Era scampato alla repressione franchista, forse, solo perché aveva passato il tempo della guerra civile in convalescenza, dopo essere stato ferito a Madrid dov’era emigrato dopo il fallimento del padre». A diciannove anni, nel ’38, scappa dunque in Francia tra gli stessi esuli di cui scriverà Almudena Grandes in Ines e l’allegria. Alessio si imbatte in Finisterre nel febbraio di otto anni fa, quando legge su internet della sua morte e intuisce subito lo spessore del personaggio. Ma in quel periodo ha in testa Zona del silenzio, la sua prima graphic novel dedicata al caso di Federico Aldrovandi, dentro cui non rinuncia a inserire la scena di una sfida al biliardino in un noto locale del Pigneto di Roma, il Fanfulla.

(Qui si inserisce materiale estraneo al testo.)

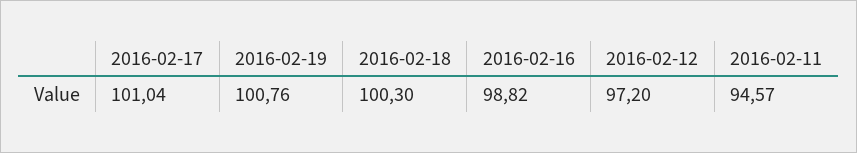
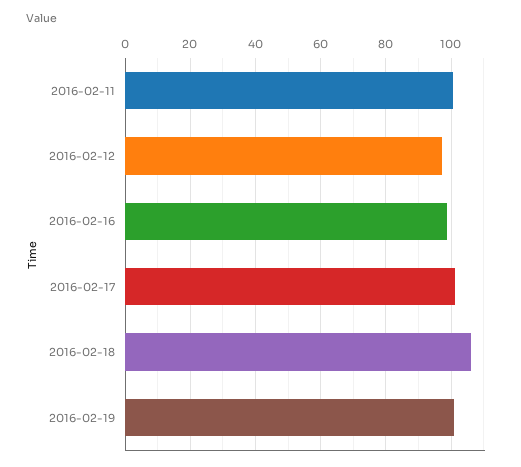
2016-02-18: 100.3 -> 106
2016-02-11: 94.57 -> 100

«È lo sguardo malinconico dei piccoli mutilati dalla guerra civile, mentre osservano i loro coetanei che giocano a pallone nel cortile della Colonia Puig, che ispira ad Alejandro il biliardino. Se c’è un tennis da tavolo, ci sarà anche un futbol da mesa». La Colonia è un ricovero per ragazzi feriti dal piombo franchista a una trentina di chilometri da Barcellona. Con lui ci sono anche un militante giovanissimo del Poum e un falegname anarchico basco che procurerà i materiali per il prototipo, più simile al biliardino contemporaneo di altri tentativi sperimentati in altri luoghi d’Europa.

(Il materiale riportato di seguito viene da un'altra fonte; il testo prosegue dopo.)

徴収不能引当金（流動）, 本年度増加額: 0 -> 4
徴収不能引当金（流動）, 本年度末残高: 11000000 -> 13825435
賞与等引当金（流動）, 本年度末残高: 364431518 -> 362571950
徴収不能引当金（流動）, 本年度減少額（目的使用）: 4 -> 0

«L’unica eccezione sono i piedi dei giocatori – spiega Spataro – sono due, a differenza di oggi, proprio per fare meglio il “passetto”. Una mossa che solo in Italia è proibitissima ma non nei tornei internazionali dove peraltro l’Italia non vince mai». Per la cronaca i più forti bisogna cercarli in Belgio, Germania e negli States. «A Finisterre non piaceva il gioco italiano, così “veloce e barbaro”, lui propendeva per un gioco più mentale. Come il biliardo, appunto».

Non esistono libri su di lui se non una vecchissima autobiografia stampata ai tempi dell’esilio messicano, quando era appena cinquantenne. Alessio è andato fino alla Colonia Puig a cercare le tracce di Finisterre, ha spulciato biblioteche, collezioni di giornali, musei, sentito testimoni. La sua vita è piena di avventura e mistero, perfetta per quest’oggetto narrativo non fiction, per dirla alla maniera di Wu Ming. Il biliardino di Finisterre si chiamerà “Futbolin”, lo brevetta a Barcellona ma ormai la guerra civile butta male: i repubblicani sono divisi, si sparano addosso e i fascisti avanzano.

Alejandro alza i tacchi e in dieci giorni di fuga arriva a piedi a Perpignan, oltre i Pirenei ma la copia del brevetto s’è infracidata con la pioggia. Un imprenditore colluso col franchismo trafuga il brevetto di Finisterre e inizia a produrlo. Finisterre, ormai in clandestinità, lascia ovunque conti non pagati finché non viene arrestato ancora e, dopo una misteriosa evasione, torna in Francia a fare il critico di teatro per il giornale degli esuli, poi salpa per l’America Latina.

Ormai siamo a ridosso degli anni 50. Finisterre sarà giornalista in Ecuador poi, finalmente, fabbricante di biliardini e giocattoli nel Guatemala democratico di Jacobo Arbenz Guzmán. Quel governo non aveva riconosciuto il franchismo e ospitava un’ambasciata della Repubblica spagnola in esilio. E’ un paese accogliente. Così Finisterre può giocare con un giovane argentino che s’era unito ai ribelli cubani, Che Guevara, che – pare – fosse una schiappa proprio come Spataro a differenza di Hilda Gadea, sua moglie, l’unica che riusciva a battere Alejandro.

Ma nel ’54 la Cia rovescia il governo e insedia un regime. Ancora i fascisti, ancora un arresto. Per lui sembra la fine, sta per essere deportato in Spagna dove lo aspetta la garrota. Ma… Qui mi faccio forza e supplico Alessio di interrompere il racconto, vorrei godermi il fumetto quando arriverà in libreria. Per convincermi che non mi ha rovinato la lettura, Spataro compila la lista di alcuni dei personaggi che hanno incrociato e conosciuto l’inventore del futbolin e che compaiono nella storia: poeti come Pablo Neruda e Leon Felipe, Max Aub, Cocteau, Sartre e Camus proprio nel momento della loro lite, Simone de Beauvoir, l’equivoca figura di Vittorio Vidali, Manu Chao e suo padre Ramon. L’ultima casa di Finisterre, a Zamora, in Castiglia, è un pozzo di tesori della letteratura spagnola. Ma c’è un mistero anche lì.